Aksi dimulai pada 27 September 2025, melalui panggilan anonim dari kelompok seperti GenZ 212 dan Moroccan Youth Voice. Kolektif ini, yang terbentuk di platform seperti TikTok dan Discord, menghindari struktur hierarkis tradisional untuk elak pengawasan. Dalam hitungan hari, ribuan pemuda bergabung, memadukan elemen gerakan Arab Spring 2011 dengan taktik digital modern. Video viral menunjukkan pemuda berusia 18-25 tahun membagikan cerita pribadi tentang saudara yang sakit tak tertangani atau teman yang putus asa karena biaya kuliah melonjak. Hingga 1 Oktober, demonstrasi telah menyebar ke lebih dari 20 kota, menjadikannya salah satu mobilisasi pemuda terbesar sejak Hirak Rif 2016-2017.
Tuntutan Utama Gen Z: Demo Gen Z Memanas di Maroko
Inti tuntutan demonstran sederhana tapi mendesak: reformasi radikal di kesehatan dan pendidikan. Mereka menekankan hak atas layanan medis gratis dan berkualitas, termasuk vaksinasi massal dan pembangunan rumah sakit baru di daerah pedesaan. Di pendidikan, pemuda menuntut kurikulum yang relevan dengan pasar kerja digital, beasiswa penuh untuk mahasiswa berprestasi, dan pengurangan biaya sekolah swasta yang mahal. Selain itu, ada kritik tajam terhadap korupsi anggaran, di mana dana publik diduga bocor ke proyek prestisius seperti Piala Dunia, sementara 40 persen anak muda Maroko masih buta huruf fungsional.
Metode aksi mereka inovatif, mengandalkan live streaming untuk koordinasi real-time dan meme untuk menyebarkan pesan. Slogan seperti “Kesehatan Bukan Mewah, Pendidikan Bukan Hutang” menjadi trending di media sosial, menarik simpati dari kalangan internasional. Gen Z tak hanya protes; mereka juga mengusulkan solusi, seperti petisi daring yang telah dikumpulkan 500 ribu tanda tangan untuk anggaran nasional yang lebih adil. Namun, di balik semangat ini, ada kekhawatiran: tanpa representasi politik, tuntutan mereka berisiko hanya jadi sorotan sementara.
Reaksi Pemerintah dan Dampak Sosial
Pemerintah Maroko merespons cepat tapi tegas. Pada 29 September, Menteri Dalam Negeri menggelar rapat darurat, memerintahkan polisi antihuru-hara dikerahkan di titik panas. Hingga kini, hampir 200 demonstran ditangkap, dengan tuduhan merusak fasilitas umum atau melanggar aturan berkumpul.

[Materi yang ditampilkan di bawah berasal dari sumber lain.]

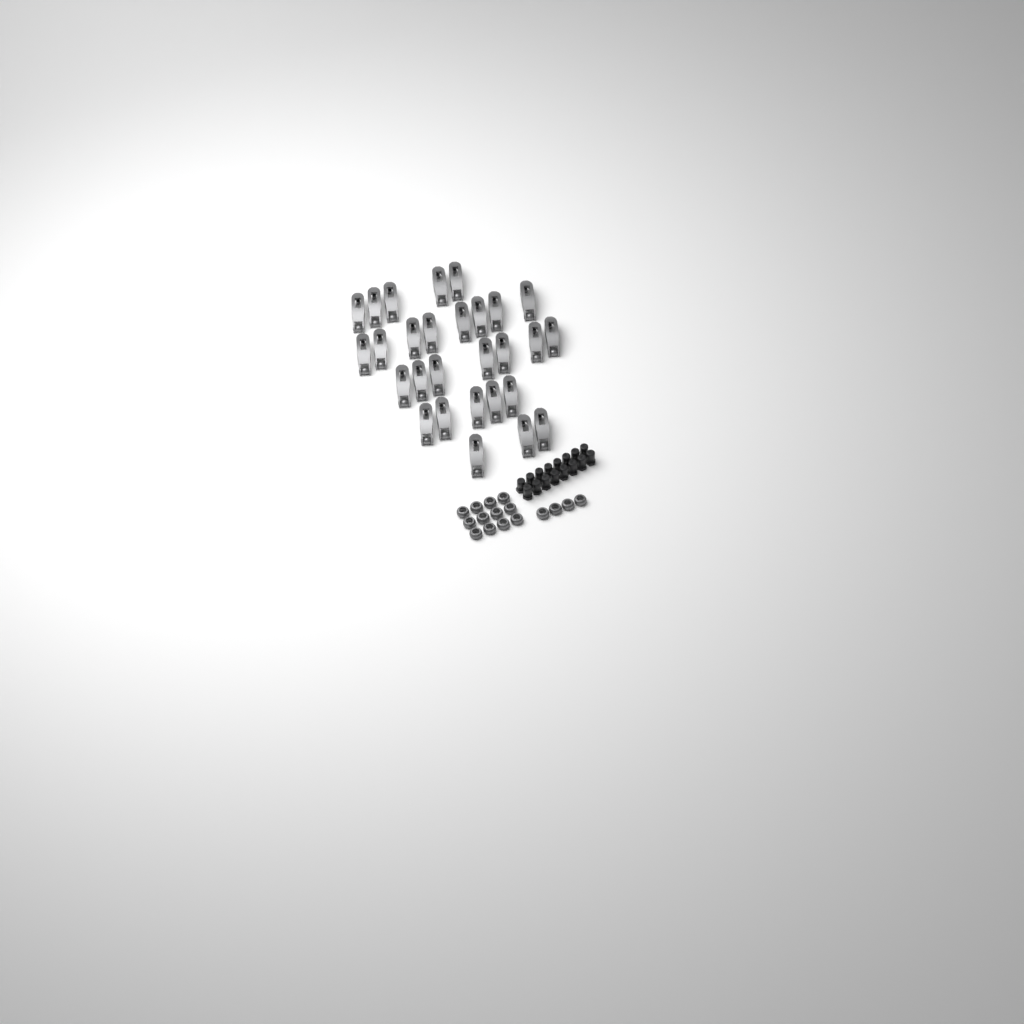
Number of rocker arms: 28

Bentrokan paling parah terjadi di Rabat, di mana gas air mata dan karet peluru digunakan, menyebabkan puluhan luka ringan dan satu kasus patah tulang. Pejabat pemerintah menyebut aksi ini “provokasi eksternal”, meski bukti menunjukkan inisiatif murni lokal.

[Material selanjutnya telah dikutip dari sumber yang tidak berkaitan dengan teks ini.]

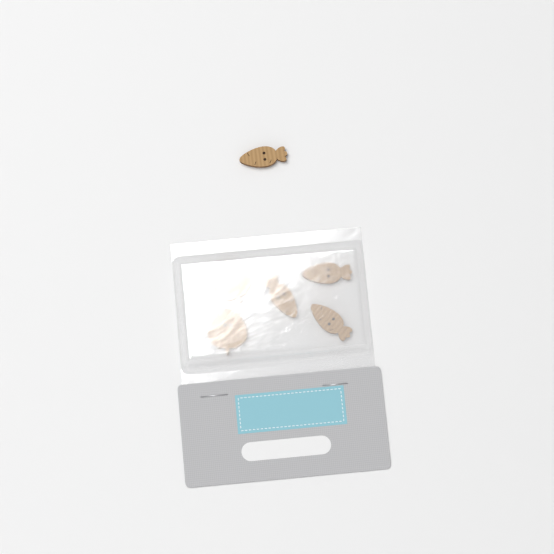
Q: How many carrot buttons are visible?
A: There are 4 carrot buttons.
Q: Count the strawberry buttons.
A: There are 2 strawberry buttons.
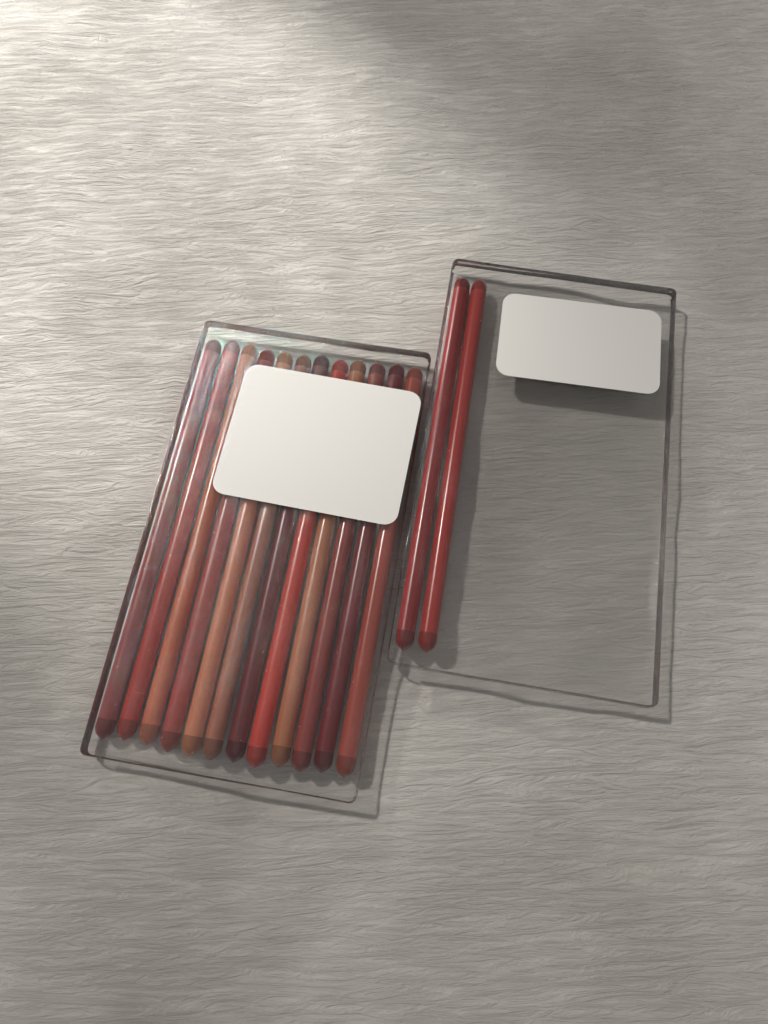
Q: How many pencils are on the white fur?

Dampaknya meluas: sekolah dan universitas tutup sementara di beberapa wilayah, sementara ekonomi kota-kota besar terganggu oleh blokade jalan. Di sisi positif, demonstrasi ini memaksa dialog; Perdana Menteri Aziz Akhannouch berjanji evaluasi anggaran kesehatan dalam 30 hari. Namun, ketegangan meningkat dengan laporan intimidasi terhadap aktivis daring. Komunitas internasional, termasuk Amnesty International, mendesak pembebasan tahanan politik, sementara Uni Eropa memantau hak asasi manusia. Bagi Gen Z, ini jadi ujian: apakah tekanan mereka akan lahirkan reformasi, atau justru represi lebih dalam?
Kesimpulan
Demonstrasi Gen Z di Maroko bukan sekadar ledakan kemarahan pemuda, tapi panggilan untuk masa depan yang lebih inklusif. Dengan tuntutan yang jelas dan organisasi yang cerdas, generasi ini membuktikan bahwa suara mereka tak bisa diabaikan lagi. Meski bentrokan menambah korban, momentum ini bisa jadi katalisator perubahan struktural, terutama jika pemerintah merespons dengan tindakan konkret daripada penindasan. Di tengah persiapan Piala Dunia yang gemerlap, Maroko kini dihadapkan pilihan: berinvestasi pada rakyat mudanya atau berisiko kehilangan legitimasi. Bagi Gen Z, perjuangan ini baru permulaan—sebuah pengingat bahwa perubahan datang dari bawah, dan kali ini, mereka siap memimpin.